Nate and Danielle answer a listener question about spending decisions and how to decide if you should finance something or save for it and buy it outright.
Show Notes
Listener Question:
I just started listening to your podcast and love it! Your method/philosophy makes much more sense to me than other methods I’ve done in the past. Some things I’m interested in learning about is how you decide which expenses you finance and which you save up and pay for out of pocket, how you budget for unexpected expenses related to kids, and how you decide where to save and where to splurge.
We generally try not to finance most of our purchases as a couple. The only thing that we have financed right now, other than the house, is our car. It is at 0% interest and by financing, it allowed us to put money in other places. When we first got married we financed a TV from Sears. That was 10 years ago and we still have that TV today. We financed the TV because it was 0%, and the $600 we purchased it for was a much larger chunk of our bank account. We ended up paying $50 a month for a year to pay it off and just to be clear, we could have purchased it in full when we got it. It was just easier for us to do smaller chunks over a year than everything at once.
Danielle generally does not finance anything. Nate, on the other hand, likes to finance his tech items. He makes extra money selling online courses and uses a portion of that money to pay for tech toys and for things to help him create more courses. If for some reason the online courses stopped producing money, he would still be able to pay for them out of his budget. By financing at 0%, he is able to free up money for other things.
As far as deciding what to finance and what not to, we try to save up for things that we want to buy. For items that are of an immediate need or that we can fit into our budget without hurting our goals. An example that comes up as recently as yesterday could be that we woke up to our refrigerator not working. Luckily Nate was able to tear it apart and fix it, but if it was truly dead, we would’ve financed a new fridge. Again, we want to make clear, that if we had to, we could buy a fridge in cash right now. Our objective with financing is to not take as much money out of our pocket and instead do it in smaller chunks. We never finance unless it’s at 0% when it comes to credit cards. We hope to never have to finance a car again.
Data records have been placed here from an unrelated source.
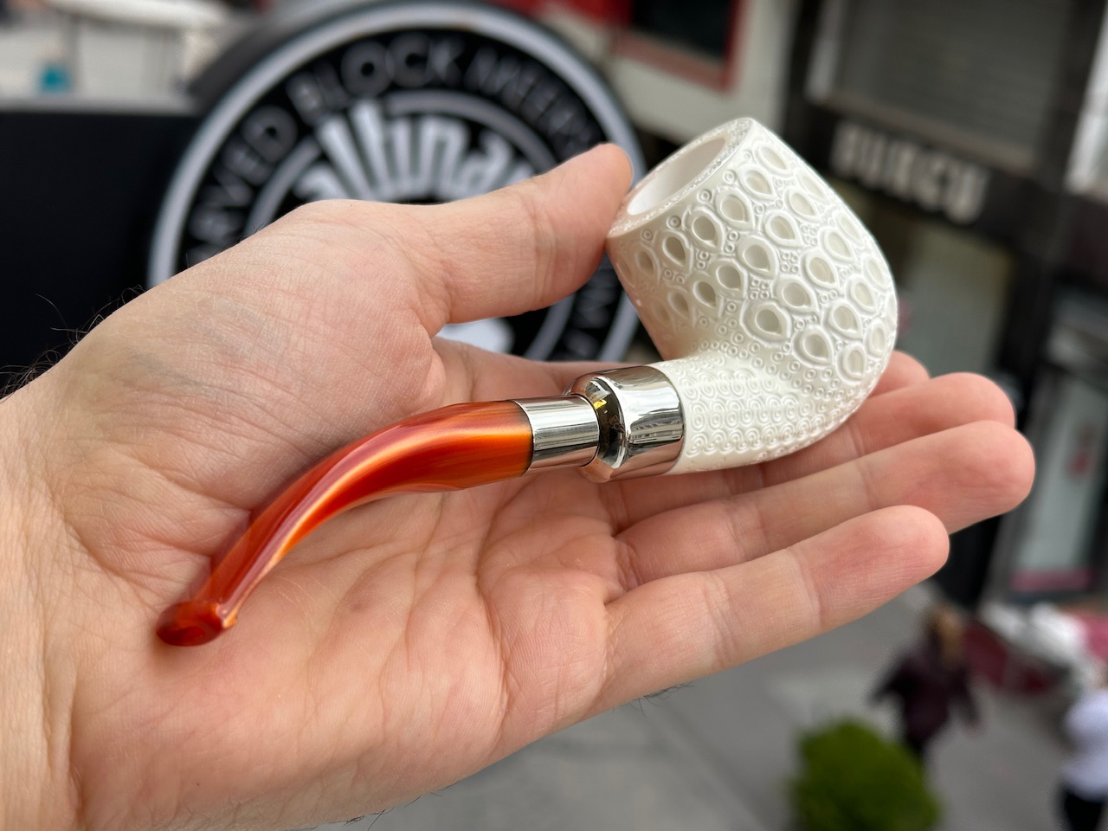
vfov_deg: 30.3
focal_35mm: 48
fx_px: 1536
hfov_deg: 39.7
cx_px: 554
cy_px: 416
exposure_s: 1/435
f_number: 1.78
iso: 64
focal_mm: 6.86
We may not have always made the best choice when it comes to financing. Some of our bigger items have been solar panels, cars, and renos on the house. We discuss in another episode that our solar panels and electric car (0% interest) were purchased more immediately because we wanted to take advantage of tax incentives. The housework could have waited (and perhaps should have) – this was a splurge, we decided to spend the extra $600 to get it done sooner. In the end, we never finance something in which we couldn’t handle the monthly cost if one of us lost our jobs (or even both of us – we have a good crash fund).
When it comes to kids, we have a budget for him. Anything that we spend on him from toys to doctors visits goes on there. If we overspend one month on him, we make it up the next month. If it was something major, it would come out of our miscellaneous expenses.
Finally, when we decide to save vs. splurge we almost always opt for saving. Splurging for us is getting the $6 half-gallon of ice cream instead of the $3 one. We probably splurge on our trips as well, but Danielle plans out so much that we are able to save a lot of money during those trips. It really comes back to our goals. We set short, mid, and long term goals. When we are looking at a purchase we evaluate it against our goals. Our long term goal right now is to pay off the house in the next 10 years. Our mid-term goal is to buy tickets for our vacation and short-term goal is to stabilize our budget with the recent increases in daycare costs. Those three things are what we judge everything against when making spending decisions.
The big thing with splurging is understanding how it impacts your budget. If you’re splurging on expensive restaurants each week and you’re not meeting your goal of 15% into retirement, then maybe that’s not an area to splurge. On the other hand, if you’re out on your anniversary and you want to go to high-end place maybe you do it – if it kills your going out budget, put some on the gift or misc. budget.